Author for Correspondence:
[email protected] Received: 01-07-2013
Revised: 07-07-2013
Accepted: 10-07-2013
Available online: 01-09-2013
ABSTRACT Bidens pilosa L. (Asteraceae) is a plant commomly used in traditional medicine to treat several ailments. The effects of a chromatographic fraction isolated from the aqueous leaf extract (BpF2) were investigated for the acute toxicity in mice, isolated rat heart and rabbit ECG. The graphic method of Miller and Tainter (1944) permitted to determine a LD50 of 429.14 ± 28.11 mg/kg b.w. while the calculation method of Dragsted and Lang (1957) gave 452.50 ± 23.10 mg/kg b.w. as LD50. BpF2 induced negative inotropic and chronotropic effects on isolated rat heart preparations for concentrations ranging from 10-12 to 10-4 mg/ml.
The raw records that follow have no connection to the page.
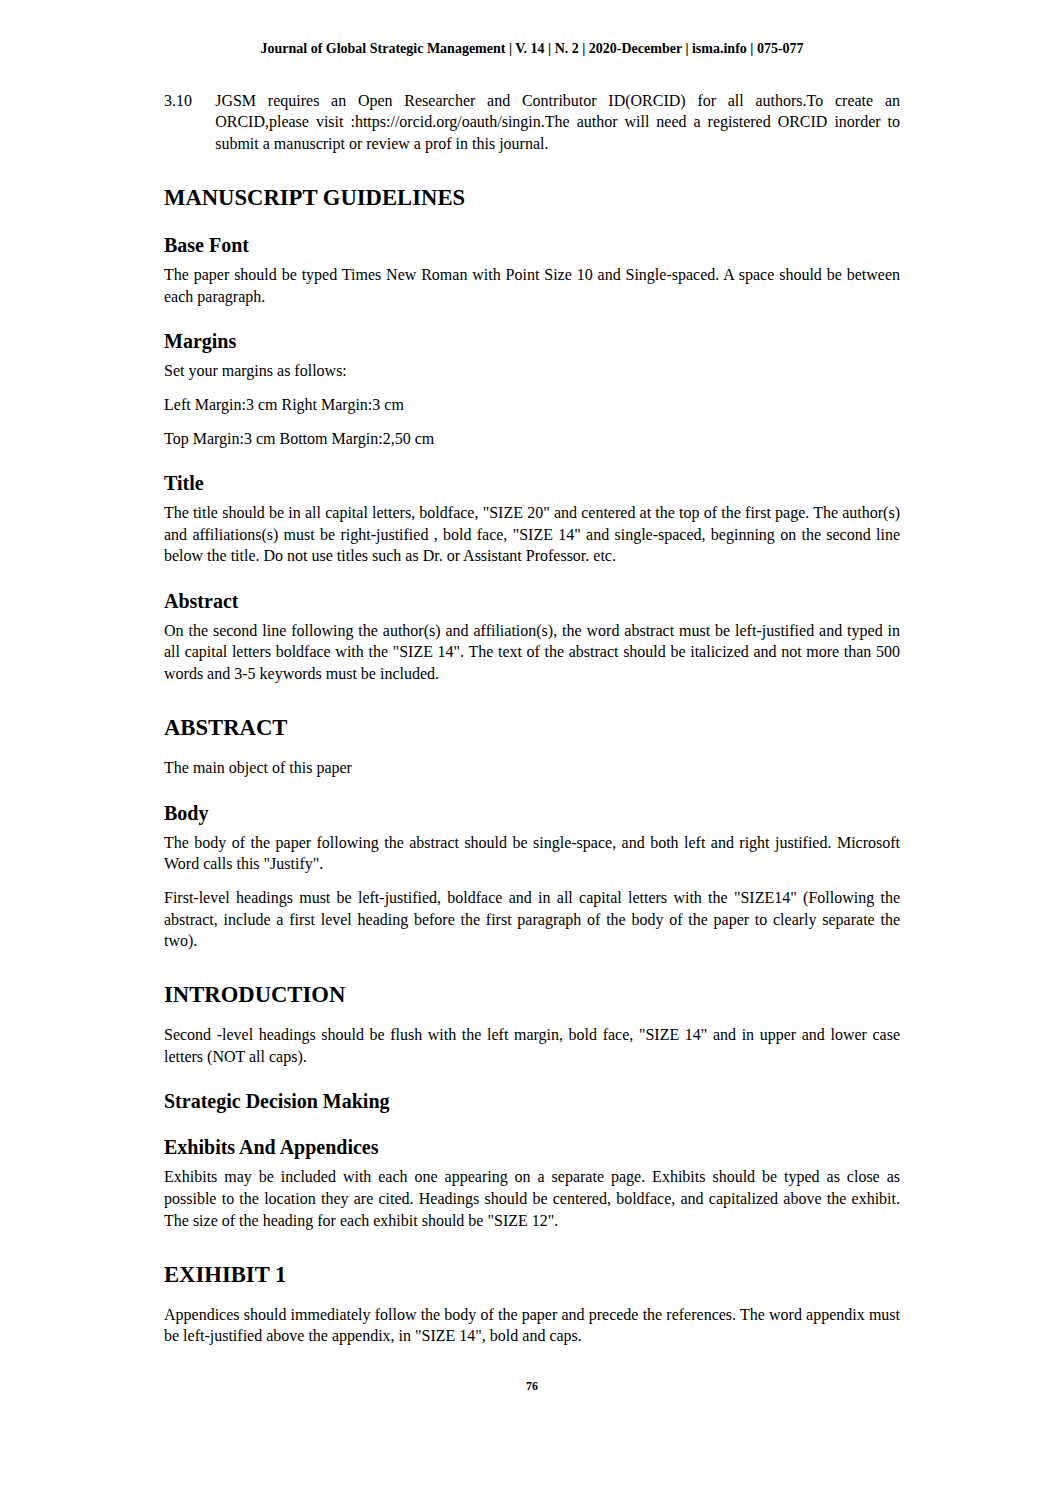Journal of Global Strategic Management | V. 14 | N. 2 | 2020-December | isma.info | 075-077
3.10 JGSM requires an Open Researcher and Contributor ID(ORCID) for all authors.To create an ORCID,please visit :https://orcid.org/oauth/singin.The author will need a registered ORCID inorder to submit a manuscript or review a prof in this journal.
MANUSCRIPT GUIDELINES
Base Font
The paper should be typed Times New Roman with Point Size 10 and Single-spaced. A space should be between each paragraph.
Margins
Set your margins as follows:
Left Margin:3 cm Right Margin:3 cm
Top Margin:3 cm Bottom Margin:2,50 cm
Title
The title should be in all capital letters, boldface, "SIZE 20" and centered at the top of the first page. The author(s) and affiliations(s) must be right-justified , bold face, "SIZE 14" and single-spaced, beginning on the second line below the title. Do not use titles such as Dr. or Assistant Professor. etc.
Abstract
On the second line following the author(s) and affiliation(s), the word abstract must be left-justified and typed in all capital letters boldface with the "SIZE 14". The text of the abstract should be italicized and not more than 500 words and 3-5 keywords must be included.
ABSTRACT
The main object of this paper
Body
The body of the paper following the abstract should be single-space, and both left and right justified. Microsoft Word calls this "Justify".
First-level headings must be left-justified, boldface and in all capital letters with the "SIZE14" (Following the abstract, include a first level heading before the first paragraph of the body of the paper to clearly separate the two).
INTRODUCTION
Second -level headings should be flush with the left margin, bold face, "SIZE 14" and in upper and lower case letters (NOT all caps).
Strategic Decision Making
Exhibits And Appendices
Exhibits may be included with each one appearing on a separate page. Exhibits should be typed as close as possible to the location they are cited. Headings should be centered, boldface, and capitalized above the exhibit. The size of the heading for each exhibit should be "SIZE 12".
EXIHIBIT 1
Appendices should immediately follow the body of the paper and precede the references. The word appendix must be left-justified above the appendix, in "SIZE 14", bold and caps.
76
Those effects were significantly attenuated by the use of atropine, a muscarinic cholinoceptors antagonist. The dose-response effect (5-25 mg/kg b.w.) on anesthetized rabbit ECG revealed a decrease of P, QRS, T waves and the cardiac frequency. In contrast, PQ interval was increased and QT interval was not significantly affected. These results indicated that BpF2 was relatively toxic but could be used with caution. The cardioinhbition induced suggested the presence of cholinomimetic substances acting via muscarinic M 2 receptors and the non significant variation of QT interval was important in so far as an extension of this interval could be source of arrhythmia induction. Key words: Bidens pilosa, Acute toxicity, ECG, Isolated rat heart, cholinomimetic substances.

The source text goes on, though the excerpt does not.